*** Opening RECORDS TO USE ***

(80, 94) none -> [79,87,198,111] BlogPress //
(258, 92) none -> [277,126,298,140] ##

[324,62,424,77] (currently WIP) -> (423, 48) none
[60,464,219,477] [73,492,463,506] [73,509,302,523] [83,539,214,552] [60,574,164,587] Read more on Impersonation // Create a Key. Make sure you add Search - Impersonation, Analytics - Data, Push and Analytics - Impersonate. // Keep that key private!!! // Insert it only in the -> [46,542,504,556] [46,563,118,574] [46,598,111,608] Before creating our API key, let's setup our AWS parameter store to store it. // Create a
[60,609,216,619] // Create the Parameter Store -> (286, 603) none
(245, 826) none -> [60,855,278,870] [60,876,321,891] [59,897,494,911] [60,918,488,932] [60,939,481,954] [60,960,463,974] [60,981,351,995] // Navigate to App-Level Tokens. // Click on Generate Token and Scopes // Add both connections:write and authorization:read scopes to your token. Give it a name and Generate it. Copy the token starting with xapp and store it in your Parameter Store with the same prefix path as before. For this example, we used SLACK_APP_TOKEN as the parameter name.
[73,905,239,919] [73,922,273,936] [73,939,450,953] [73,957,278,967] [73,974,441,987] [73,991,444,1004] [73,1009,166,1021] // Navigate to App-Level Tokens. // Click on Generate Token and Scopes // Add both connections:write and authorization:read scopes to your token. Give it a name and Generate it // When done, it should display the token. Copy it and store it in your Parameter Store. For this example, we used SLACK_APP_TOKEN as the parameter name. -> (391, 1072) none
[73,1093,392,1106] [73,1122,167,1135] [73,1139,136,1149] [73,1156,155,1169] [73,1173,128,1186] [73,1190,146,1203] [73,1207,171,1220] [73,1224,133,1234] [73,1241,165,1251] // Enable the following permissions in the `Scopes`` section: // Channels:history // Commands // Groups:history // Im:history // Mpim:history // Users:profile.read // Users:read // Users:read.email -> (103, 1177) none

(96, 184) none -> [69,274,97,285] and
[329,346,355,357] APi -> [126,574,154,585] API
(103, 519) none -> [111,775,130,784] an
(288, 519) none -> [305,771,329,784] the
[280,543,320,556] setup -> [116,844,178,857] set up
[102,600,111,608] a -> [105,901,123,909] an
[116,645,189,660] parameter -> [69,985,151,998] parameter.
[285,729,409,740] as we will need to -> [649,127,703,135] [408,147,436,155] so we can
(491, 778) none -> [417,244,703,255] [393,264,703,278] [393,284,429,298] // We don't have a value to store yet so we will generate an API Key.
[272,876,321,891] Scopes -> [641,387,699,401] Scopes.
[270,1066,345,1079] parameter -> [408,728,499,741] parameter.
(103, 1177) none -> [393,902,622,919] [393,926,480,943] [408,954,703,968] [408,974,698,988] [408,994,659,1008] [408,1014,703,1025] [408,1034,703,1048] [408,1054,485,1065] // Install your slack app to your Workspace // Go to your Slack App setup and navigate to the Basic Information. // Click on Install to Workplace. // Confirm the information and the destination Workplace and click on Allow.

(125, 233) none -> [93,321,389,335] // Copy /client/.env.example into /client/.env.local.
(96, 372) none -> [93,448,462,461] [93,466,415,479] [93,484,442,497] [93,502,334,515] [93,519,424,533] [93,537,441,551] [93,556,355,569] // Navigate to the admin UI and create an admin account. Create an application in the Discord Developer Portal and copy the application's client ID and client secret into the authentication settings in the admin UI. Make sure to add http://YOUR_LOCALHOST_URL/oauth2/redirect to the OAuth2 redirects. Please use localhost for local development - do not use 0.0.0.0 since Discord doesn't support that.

*** Closing RECORDS TO USE ***

WORK REQUEST -
The lines above from the one containing "[60,464,219,477] [73,492,463,506] [73,509,302,523]" through the one containing "[73,905,239,919] [73,922,273,936] [73,939,450,953]" are to be set down exactly, and no others.

EXERCISE SOLUTION -
[60,464,219,477] [73,492,463,506] [73,509,302,523] [83,539,214,552] [60,574,164,587] Read more on Impersonation // Create a Key. Make sure you add Search - Impersonation, Analytics - Data, Push and Analytics - Impersonate. // Keep that key private!!! // Insert it only in the -> [46,542,504,556] [46,563,118,574] [46,598,111,608] Before creating our API key, let's setup our AWS parameter store to store it. // Create a
[60,609,216,619] // Create the Parameter Store -> (286, 603) none
(245, 826) none -> [60,855,278,870] [60,876,321,891] [59,897,494,911] [60,918,488,932] [60,939,481,954] [60,960,463,974] [60,981,351,995] // Navigate to App-Level Tokens. // Click on Generate Token and Scopes // Add both connections:write and authorization:read scopes to your token. Give it a name and Generate it. Copy the token starting with xapp and store it in your Parameter Store with the same prefix path as before. For this example, we used SLACK_APP_TOKEN as the parameter name.
[73,905,239,919] [73,922,273,936] [73,939,450,953] [73,957,278,967] [73,974,441,987] [73,991,444,1004] [73,1009,166,1021] // Navigate to App-Level Tokens. // Click on Generate Token and Scopes // Add both connections:write and authorization:read scopes to your token. Give it a name and Generate it // When done, it should display the token. Copy it and store it in your Parameter Store. For this example, we used SLACK_APP_TOKEN as the parameter name. -> (391, 1072) none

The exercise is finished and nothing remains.